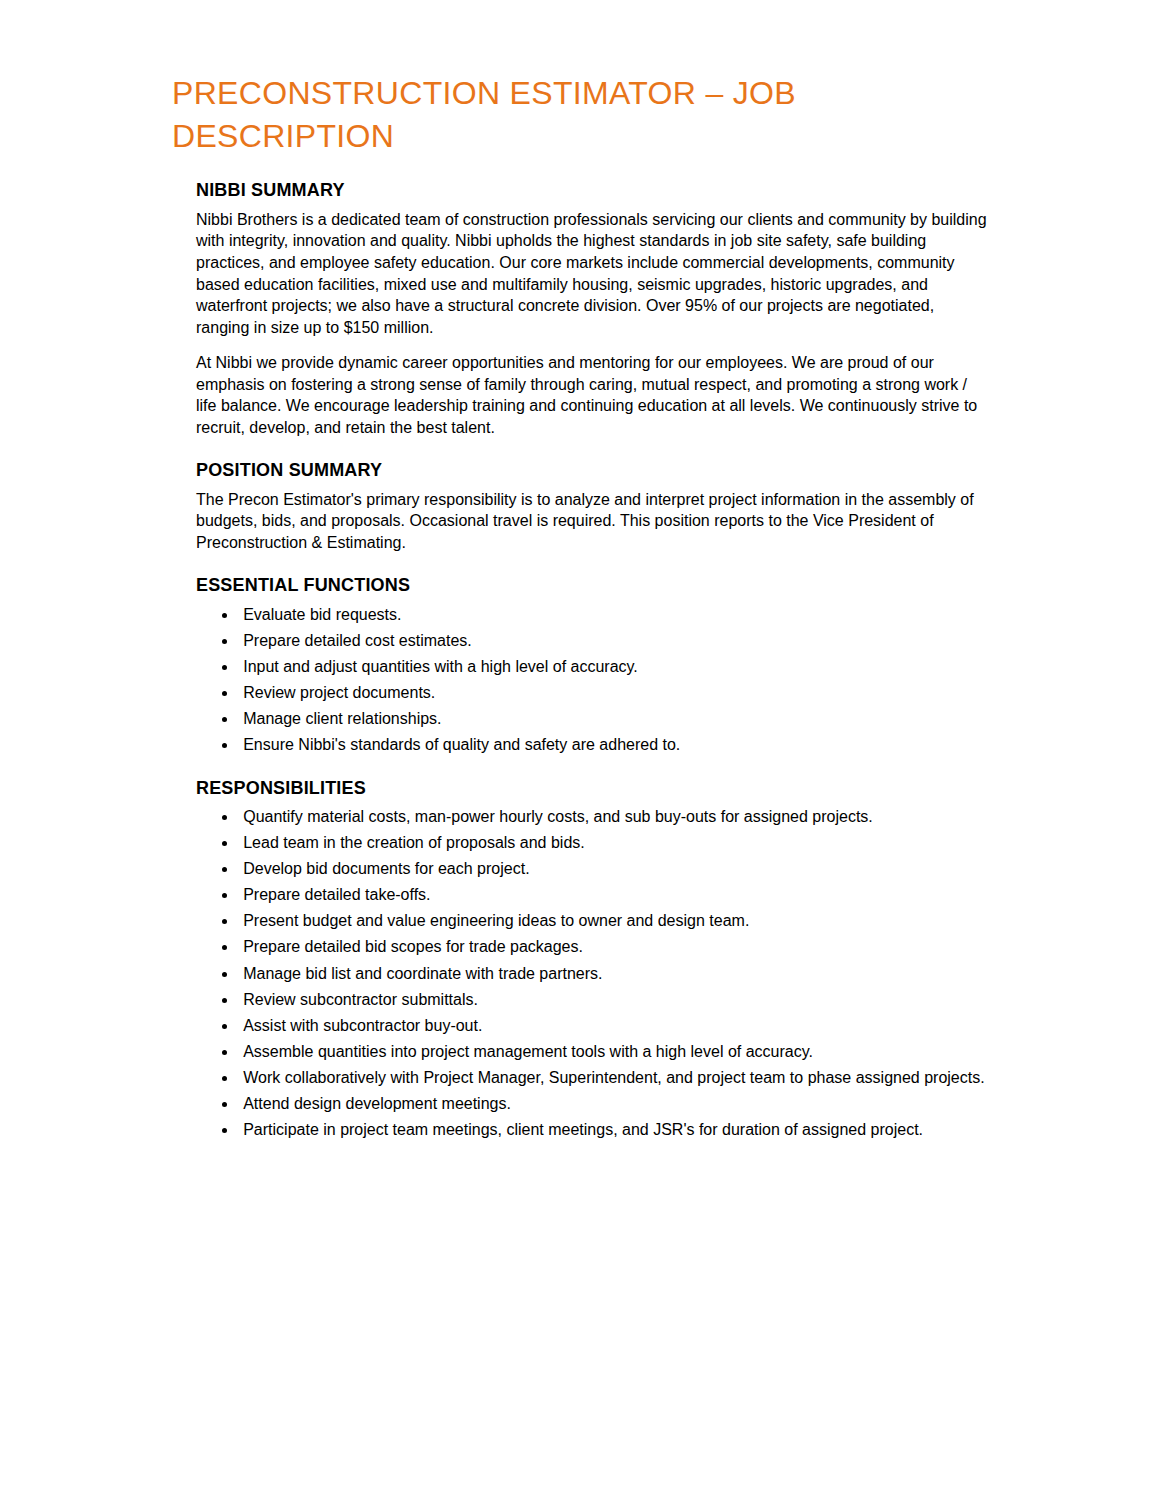PRECONSTRUCTION ESTIMATOR – JOB DESCRIPTION
NIBBI SUMMARY
Nibbi Brothers is a dedicated team of construction professionals servicing our clients and community by building with integrity, innovation and quality. Nibbi upholds the highest standards in job site safety, safe building practices, and employee safety education. Our core markets include commercial developments, community based education facilities, mixed use and multifamily housing, seismic upgrades, historic upgrades, and waterfront projects; we also have a structural concrete division. Over 95% of our projects are negotiated, ranging in size up to $150 million.
At Nibbi we provide dynamic career opportunities and mentoring for our employees. We are proud of our emphasis on fostering a strong sense of family through caring, mutual respect, and promoting a strong work / life balance. We encourage leadership training and continuing education at all levels. We continuously strive to recruit, develop, and retain the best talent.
POSITION SUMMARY
The Precon Estimator's primary responsibility is to analyze and interpret project information in the assembly of budgets, bids, and proposals. Occasional travel is required. This position reports to the Vice President of Preconstruction & Estimating.
ESSENTIAL FUNCTIONS
Evaluate bid requests.
Prepare detailed cost estimates.
Input and adjust quantities with a high level of accuracy.
Review project documents.
Manage client relationships.
Ensure Nibbi's standards of quality and safety are adhered to.
RESPONSIBILITIES
Quantify material costs, man-power hourly costs, and sub buy-outs for assigned projects.
Lead team in the creation of proposals and bids.
Develop bid documents for each project.
Prepare detailed take-offs.
Present budget and value engineering ideas to owner and design team.
Prepare detailed bid scopes for trade packages.
Manage bid list and coordinate with trade partners.
Review subcontractor submittals.
Assist with subcontractor buy-out.
Assemble quantities into project management tools with a high level of accuracy.
Work collaboratively with Project Manager, Superintendent, and project team to phase assigned projects.
Attend design development meetings.
Participate in project team meetings, client meetings, and JSR's for duration of assigned project.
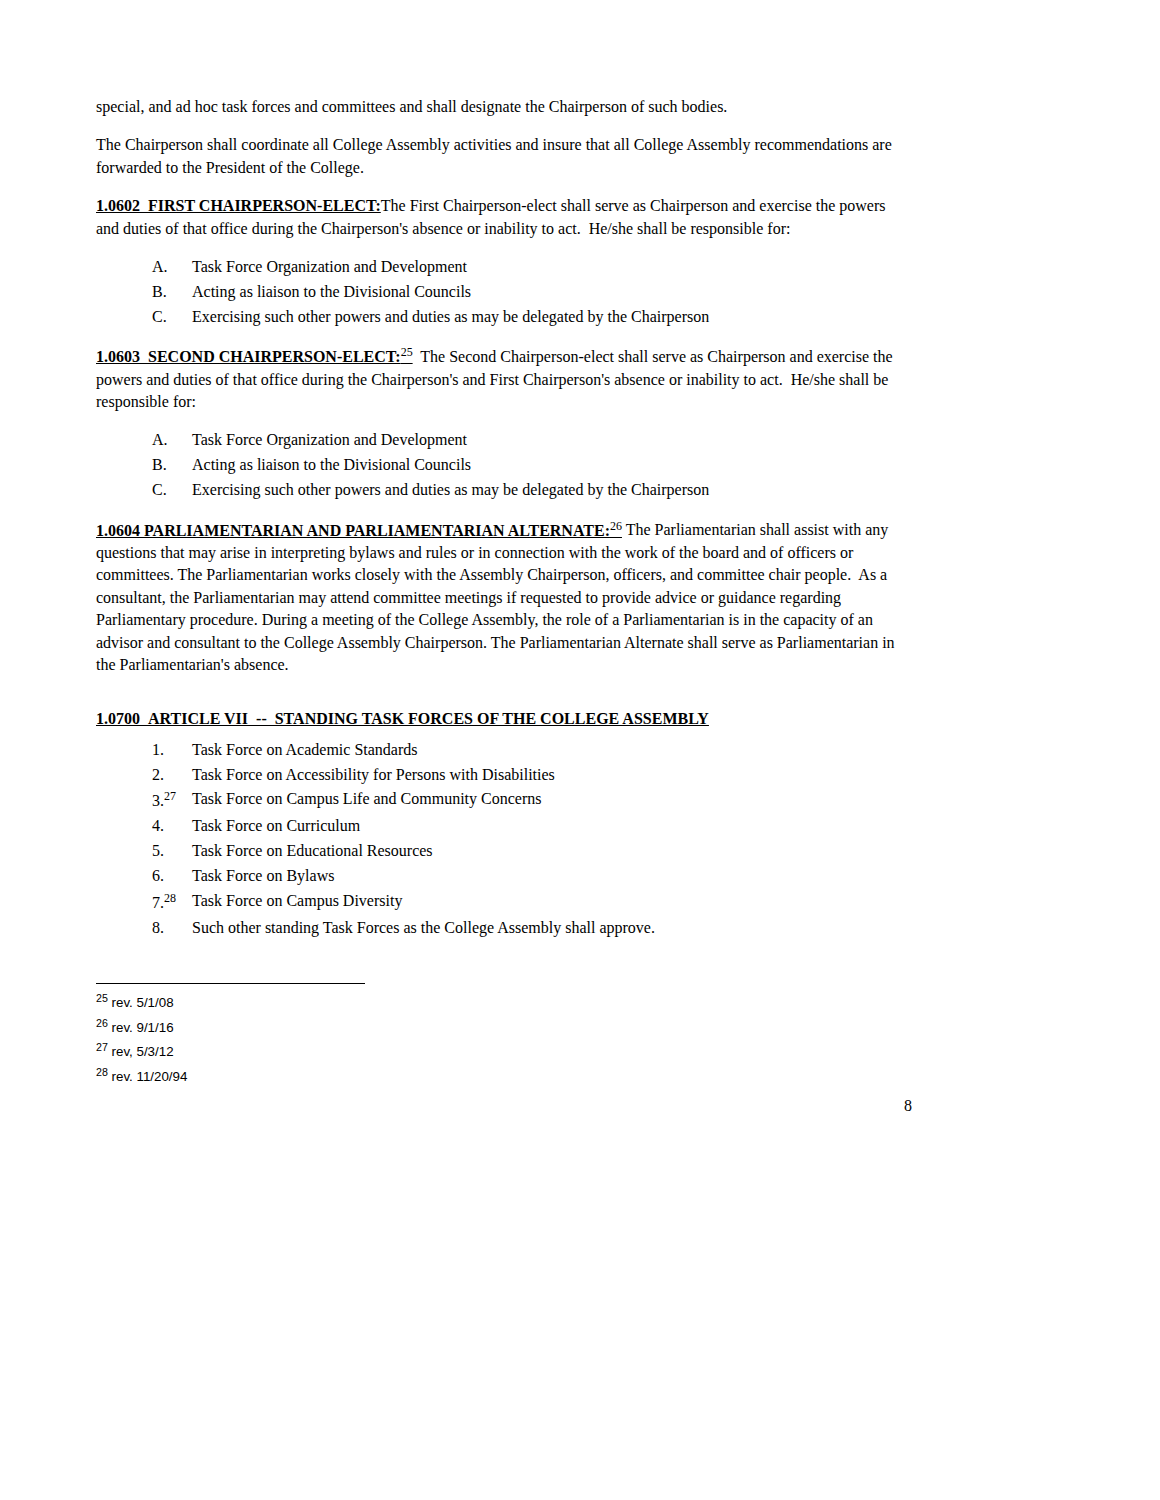special, and ad hoc task forces and committees and shall designate the Chairperson of such bodies.
The Chairperson shall coordinate all College Assembly activities and insure that all College Assembly recommendations are forwarded to the President of the College.
1.0602 FIRST CHAIRPERSON-ELECT: The First Chairperson-elect shall serve as Chairperson and exercise the powers and duties of that office during the Chairperson's absence or inability to act. He/she shall be responsible for:
A. Task Force Organization and Development
B. Acting as liaison to the Divisional Councils
C. Exercising such other powers and duties as may be delegated by the Chairperson
1.0603 SECOND CHAIRPERSON-ELECT:25 The Second Chairperson-elect shall serve as Chairperson and exercise the powers and duties of that office during the Chairperson's and First Chairperson's absence or inability to act. He/she shall be responsible for:
A. Task Force Organization and Development
B. Acting as liaison to the Divisional Councils
C. Exercising such other powers and duties as may be delegated by the Chairperson
1.0604 PARLIAMENTARIAN AND PARLIAMENTARIAN ALTERNATE:26 The Parliamentarian shall assist with any questions that may arise in interpreting bylaws and rules or in connection with the work of the board and of officers or committees. The Parliamentarian works closely with the Assembly Chairperson, officers, and committee chair people. As a consultant, the Parliamentarian may attend committee meetings if requested to provide advice or guidance regarding Parliamentary procedure. During a meeting of the College Assembly, the role of a Parliamentarian is in the capacity of an advisor and consultant to the College Assembly Chairperson. The Parliamentarian Alternate shall serve as Parliamentarian in the Parliamentarian's absence.
1.0700 ARTICLE VII -- STANDING TASK FORCES OF THE COLLEGE ASSEMBLY
1. Task Force on Academic Standards
2. Task Force on Accessibility for Persons with Disabilities
3.27 Task Force on Campus Life and Community Concerns
4. Task Force on Curriculum
5. Task Force on Educational Resources
6. Task Force on Bylaws
7.28 Task Force on Campus Diversity
8. Such other standing Task Forces as the College Assembly shall approve.
25 rev. 5/1/08
26 rev. 9/1/16
27 rev, 5/3/12
28 rev. 11/20/94
8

◆ ◆ ◆ ◆ ◆ ◆ ◆

## [Work required]
Return every line from the material that contains the word "quality".

## [Result of this task]
Nibbi Brothers is a dedicated team of construction professionals servicing our clients and community by building with integrity, innovation and quality. Nibbi upholds the highest standards in job site safety, safe building practices, and employee safety education. Our core markets include commercial developments, community based education facilities, mixed use and multifamily housing, seismic upgrades, historic upgrades, and waterfront projects; we also have a structural concrete division. Over 95% of our projects are negotiated, ranging in size up to $150 million.
Ensure Nibbi's standards of quality and safety are adhered to.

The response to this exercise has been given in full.